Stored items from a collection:

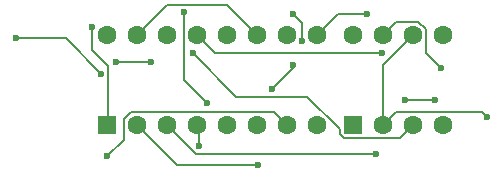
<source format=gbr>
%TF.GenerationSoftware,KiCad,Pcbnew,9.0.6*%
%TF.CreationDate,2025-11-06T17:37:23+11:00*%
%TF.ProjectId,catch-the-led,63617463-682d-4746-9865-2d6c65642e6b,rev?*%
%TF.SameCoordinates,Original*%
%TF.FileFunction,Copper,L2,Bot*%
%TF.FilePolarity,Positive*%
%FSLAX46Y46*%
G04 Gerber Fmt 4.6, Leading zero omitted, Abs format (unit mm)*
G04 Created by KiCad (PCBNEW 9.0.6) date 2025-11-06 17:37:23*
%MOMM*%
%LPD*%
G01*
G04 APERTURE LIST*
G04 Aperture macros list*
%AMRoundRect*
0 Rectangle with rounded corners*
0 $1 Rounding radius*
0 $2 $3 $4 $5 $6 $7 $8 $9 X,Y pos of 4 corners*
0 Add a 4 corners polygon primitive as box body*
4,1,4,$2,$3,$4,$5,$6,$7,$8,$9,$2,$3,0*
0 Add four circle primitives for the rounded corners*
1,1,$1+$1,$2,$3*
1,1,$1+$1,$4,$5*
1,1,$1+$1,$6,$7*
1,1,$1+$1,$8,$9*
0 Add four rect primitives between the rounded corners*
20,1,$1+$1,$2,$3,$4,$5,0*
20,1,$1+$1,$4,$5,$6,$7,0*
20,1,$1+$1,$6,$7,$8,$9,0*
20,1,$1+$1,$8,$9,$2,$3,0*%
G04 Aperture macros list end*
%TA.AperFunction,ComponentPad*%
%ADD10RoundRect,0.250000X0.550000X-0.550000X0.550000X0.550000X-0.550000X0.550000X-0.550000X-0.550000X0*%
%TD*%
%TA.AperFunction,ComponentPad*%
%ADD11C,1.600000*%
%TD*%
%TA.AperFunction,ViaPad*%
%ADD12C,0.600000*%
%TD*%
%TA.AperFunction,Conductor*%
%ADD13C,0.200000*%
%TD*%
G04 APERTURE END LIST*
D10*
%TO.P,U2,1,Q5*%
%TO.N,Net-(D6-A)*%
X133392500Y-103279500D03*
D11*
%TO.P,U2,2,Q1*%
%TO.N,Net-(D2-A)*%
X135932500Y-103279500D03*
%TO.P,U2,3,Q0*%
%TO.N,Net-(D1-A)*%
X138472500Y-103279500D03*
%TO.P,U2,4,Q2*%
%TO.N,Net-(D3-A)*%
X141012500Y-103279500D03*
%TO.P,U2,5,Q6*%
%TO.N,Net-(D7-A)*%
X143552500Y-103279500D03*
%TO.P,U2,6,Q7*%
%TO.N,Net-(D8-A)*%
X146092500Y-103279500D03*
%TO.P,U2,7,Q3*%
%TO.N,Net-(D4-A)*%
X148632500Y-103279500D03*
%TO.P,U2,8,VSS*%
%TO.N,Net-(U1-GND)*%
X151172500Y-103279500D03*
%TO.P,U2,9,Q8*%
%TO.N,Net-(D9-A)*%
X151172500Y-95659500D03*
%TO.P,U2,10,Q4*%
%TO.N,Net-(D5-A)*%
X148632500Y-95659500D03*
%TO.P,U2,11,Q9*%
%TO.N,Net-(U2-Q9)*%
X146092500Y-95659500D03*
%TO.P,U2,12,Cout*%
%TO.N,unconnected-(U2-Cout-Pad12)*%
X143552500Y-95659500D03*
%TO.P,U2,13,CKEN*%
%TO.N,Net-(U2-CKEN)*%
X141012500Y-95659500D03*
%TO.P,U2,14,CLK*%
%TO.N,Net-(U1-Q)*%
X138472500Y-95659500D03*
%TO.P,U2,15,Reset*%
%TO.N,Net-(U2-Q9)*%
X135932500Y-95659500D03*
%TO.P,U2,16,VDD*%
%TO.N,Net-(U1-R)*%
X133392500Y-95659500D03*
%TD*%
D10*
%TO.P,U1,1,GND*%
%TO.N,Net-(U1-GND)*%
X154220500Y-103279500D03*
D11*
%TO.P,U1,2,TR*%
%TO.N,Net-(U1-THR)*%
X156760500Y-103279500D03*
%TO.P,U1,3,Q*%
%TO.N,Net-(U1-Q)*%
X159300500Y-103279500D03*
%TO.P,U1,4,R*%
%TO.N,Net-(U1-R)*%
X161840500Y-103279500D03*
%TO.P,U1,5,CV*%
%TO.N,unconnected-(U1-CV-Pad5)*%
X161840500Y-95659500D03*
%TO.P,U1,6,THR*%
%TO.N,Net-(U1-THR)*%
X159300500Y-95659500D03*
%TO.P,U1,7,DIS*%
%TO.N,Net-(U1-DIS)*%
X156760500Y-95659500D03*
%TO.P,U1,8,VCC*%
%TO.N,Net-(U1-R)*%
X154220500Y-95659500D03*
%TD*%
D12*
%TO.N,Net-(U1-GND)*%
X161160500Y-101220500D03*
X125660500Y-95970500D03*
X158660500Y-101220500D03*
X132910500Y-98970500D03*
%TO.N,Net-(U1-THR)*%
X165580500Y-102633403D03*
%TO.N,Net-(D1-A)*%
X156160500Y-105720500D03*
%TO.N,Net-(D2-A)*%
X146160500Y-106720500D03*
%TO.N,Net-(D3-A)*%
X141160500Y-105052500D03*
%TO.N,Net-(D4-A)*%
X133410500Y-105970500D03*
%TO.N,Net-(D5-A)*%
X134160500Y-97970500D03*
X137160500Y-97970500D03*
%TO.N,Net-(D6-A)*%
X132160500Y-94970500D03*
%TO.N,Net-(D7-A)*%
X141910500Y-101470500D03*
X139910500Y-93720500D03*
%TO.N,Net-(D8-A)*%
X147337735Y-100293265D03*
X149160500Y-93896500D03*
X149160500Y-98220500D03*
X149910500Y-96220500D03*
%TO.N,Net-(D9-A)*%
X155410500Y-93896500D03*
%TO.N,Net-(U1-DIS)*%
X161660500Y-98470500D03*
%TO.N,Net-(U2-CKEN)*%
X156660500Y-97220500D03*
%TO.N,Net-(U1-Q)*%
X140660500Y-97220500D03*
%TD*%
D13*
%TO.N,Net-(U1-GND)*%
X158660500Y-101220500D02*
X161160500Y-101220500D01*
X125660500Y-95970500D02*
X129910500Y-95970500D01*
X129910500Y-95970500D02*
X132910500Y-98970500D01*
%TO.N,Net-(U1-THR)*%
X157861500Y-102178500D02*
X156760500Y-103279500D01*
X165580500Y-102633403D02*
X165125597Y-102178500D01*
X156760500Y-103279500D02*
X156760500Y-98199500D01*
X165125597Y-102178500D02*
X157861500Y-102178500D01*
X156760500Y-98199500D02*
X159300500Y-95659500D01*
%TO.N,Net-(D1-A)*%
X140913500Y-105720500D02*
X138472500Y-103279500D01*
X156160500Y-105720500D02*
X140913500Y-105720500D01*
%TO.N,Net-(D2-A)*%
X139373500Y-106720500D02*
X135932500Y-103279500D01*
X146160500Y-106720500D02*
X139373500Y-106720500D01*
%TO.N,Net-(D3-A)*%
X141160500Y-105052500D02*
X141160500Y-103427500D01*
X141160500Y-103427500D02*
X141012500Y-103279500D01*
%TO.N,Net-(D4-A)*%
X147531500Y-102178500D02*
X148632500Y-103279500D01*
X134831500Y-102823450D02*
X135476450Y-102178500D01*
X133410500Y-105970500D02*
X134831500Y-104549500D01*
X135476450Y-102178500D02*
X147531500Y-102178500D01*
X134831500Y-104549500D02*
X134831500Y-102823450D01*
%TO.N,Net-(D5-A)*%
X134160500Y-97970500D02*
X137160500Y-97970500D01*
%TO.N,Net-(D6-A)*%
X133511500Y-98321500D02*
X133511500Y-103160500D01*
X133511500Y-103160500D02*
X133392500Y-103279500D01*
X132160500Y-96970500D02*
X133511500Y-98321500D01*
X132160500Y-94970500D02*
X132160500Y-96970500D01*
%TO.N,Net-(D7-A)*%
X139910500Y-93720500D02*
X139910500Y-99470500D01*
X139910500Y-99470500D02*
X141910500Y-101470500D01*
%TO.N,Net-(D8-A)*%
X149160500Y-93896500D02*
X149910500Y-94646500D01*
X149160500Y-98470500D02*
X149160500Y-98220500D01*
X147337735Y-100293265D02*
X149160500Y-98470500D01*
X149910500Y-94646500D02*
X149910500Y-96220500D01*
%TO.N,Net-(D9-A)*%
X155410500Y-93896500D02*
X152935500Y-93896500D01*
X152935500Y-93896500D02*
X151172500Y-95659500D01*
%TO.N,Net-(U1-DIS)*%
X157861500Y-94558500D02*
X156760500Y-95659500D01*
X161660500Y-98470500D02*
X160401500Y-97211500D01*
X160401500Y-95203450D02*
X159756550Y-94558500D01*
X160401500Y-97211500D02*
X160401500Y-95203450D01*
X159756550Y-94558500D02*
X157861500Y-94558500D01*
%TO.N,Net-(U2-CKEN)*%
X156660500Y-97220500D02*
X142573500Y-97220500D01*
X142573500Y-97220500D02*
X141012500Y-95659500D01*
%TO.N,Net-(U1-Q)*%
X153119500Y-104064660D02*
X153119500Y-103669450D01*
X144334265Y-100894265D02*
X140660500Y-97220500D01*
X158199500Y-104380500D02*
X153435340Y-104380500D01*
X153435340Y-104380500D02*
X153119500Y-104064660D01*
X159300500Y-103279500D02*
X158199500Y-104380500D01*
X150344315Y-100894265D02*
X144334265Y-100894265D01*
X153119500Y-103669450D02*
X150344315Y-100894265D01*
%TO.N,Net-(U2-Q9)*%
X138472500Y-93119500D02*
X143552500Y-93119500D01*
X143552500Y-93119500D02*
X146092500Y-95659500D01*
X135932500Y-95659500D02*
X138472500Y-93119500D01*
%TD*%
M02*

</source>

PROBLEM STATEMENT =>
The lines above that hold the word "primitives" are the ones to copy.

OUTPUT FOR THIS EXERCISE =>
0 Add four circle primitives for the rounded corners*
0 Add four rect primitives between the rounded corners*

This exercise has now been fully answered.